HYDRODYNAMICS

A horizontally oriented tube $AB$ of length $l$ rotates with a constant angular velocity $\mathit{\text{ω}}$, about a stationary vertical axis $OO\text{'}$ passing through the end $A$. The tube is filled with an ideal fluid. The end $A$ of the tube is open and the closed end $B$ has a very small orifice. Find the velocity of the fluid, relative to the tube, as a function of the column height $h$.

On the opposite sides of a wide vertical vessel filled with water, two identical holes are opened, each having the cross-sectional area $S=0.50 {\mathrm{cm}}^2$. The height difference between them is equal to $\mathrm{\Delta }h=51 \mathrm{cm}$. Find the resultant force of reaction of the water flowing out of the vessel.

$\left(\text{Gravitational acceleration, }g=9.8 \mathrm{m} {\mathrm{s}}^{-2}\text{ and Density of water }=1000 \mathrm{Kg} {\mathrm{m}}^{-3}\right)$

The side wall of a wide vertical cylindrical vessel, of height $h=75 \mathrm{cm}$, has a narrow vertical slit, running all the way down to the bottom of the vessel. The length of the slit is $l=50 \mathrm{cm}$, and the width $b=1.0 \mathrm{mm}$. With the slit closed, the vessel is filled with water. Find the resultant force of reaction of the water flowing out of the vessel, immediately after the slit is opened.

$\left(\text{Gravitational acceleration, }g=10 \mathrm{m} {\mathrm{s}}^{-2}\text{ and Density of water }=1000 \mathrm{kg} {\mathrm{m}}^{-3}\right)$

Water flows out of a big tank along a tube bent at right angles; the inside radius of the tube is equal to $r=0.50 \mathrm{cm}$. The length of the horizontal section of the tube is equal to $l=22 \mathrm{cm}$. The water flow rate is $Q=0.50 \mathrm{litres} \mathrm{per} \mathrm{second}$. Find the moment of reaction forces of the flowing water acting on the tube's walls, relative to the point $O$.

$\left(\text{Density of water}=1000 \mathrm{kg} {\mathrm{m}}^{-3}\right)$

A side wall of a wide open tank is provided with a narrowing tube (as shown in the figure) through which water flows out. The cross-sectional area of the tube decreases from $S=3.0 {\mathrm{cm}}^2$ to $s=1.0 {\mathrm{cm}}^2.$ The water level in the tank is $h=4.6 \mathrm{m}$ higher than that in the tube. Neglecting the viscosity of the water, find the force tending to pull the tube out of the tank.
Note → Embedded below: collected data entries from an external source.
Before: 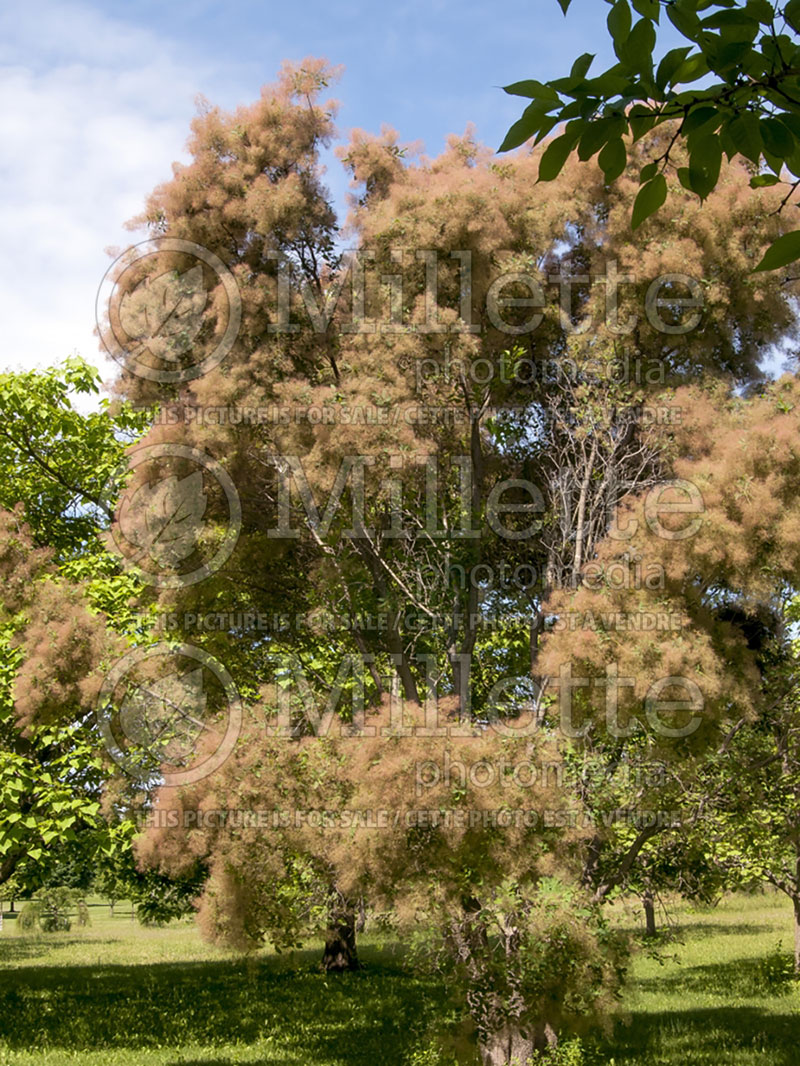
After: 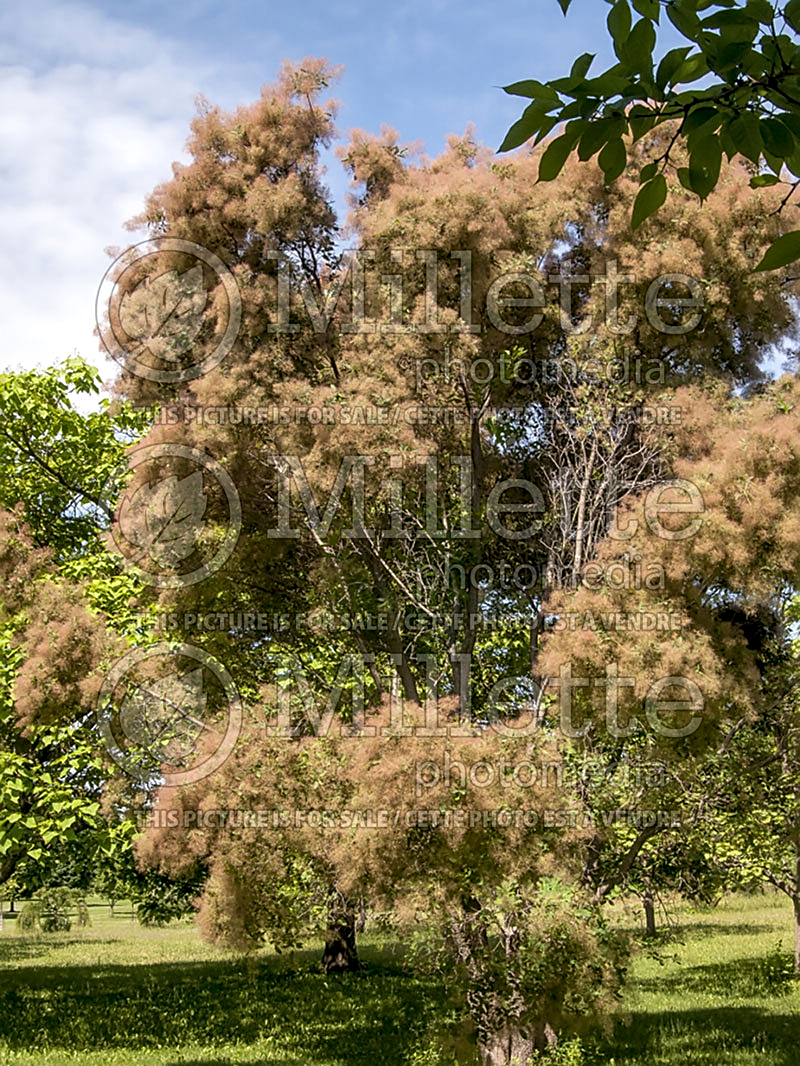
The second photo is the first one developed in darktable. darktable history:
shadows and highlights: shadows 20.99, highlights -35.65, soften with gaussian
local contrast: on, module defaults
sharpen: on, module defaults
$\left(\text{Gravitational acceleration, }g=9.8 \mathrm{m} {\mathrm{s}}^{-2}\text{ and Density of water }=1000 \mathrm{Kg} {\mathrm{m}}^{-3}\right)$

A cylindrical vessel with water is rotated about its vertical axis with a constant angular velocity $\omega$. Find

(a) the shape of the free surface of the water;

(b) the water pressure distribution over the bottom of the vessel along its radius, provided the pressure at the central point is equal to $p_0$.

A thin horizontal disc of radius $R=10 \mathrm{cm}$ is located within a cylindrical cavity filled with oil, whose viscosity $\eta =0.08 \mathrm{P}$ (figure) The clearance between the disc and the horizontal planes of the cavity is equal to $h=1.0 \mathrm{mm}.$ Find the power developed by the viscous forces acting on the disc, when it rotates with an angular velocity $\omega =60 \mathrm{rad} {\mathrm{s}}^{-1}$. The end effects are to be neglected.

A long cylinder of the radius $R_1$ is displaced along its axis with a constant velocity $v_0$, inside a stationary co-axial cylinder of radius $R_2$. The space between the cylinders is filled with viscous liquid. Find the velocity of the liquid as a function of the distance $r$ from the axis of the cylinders. The flow is laminar.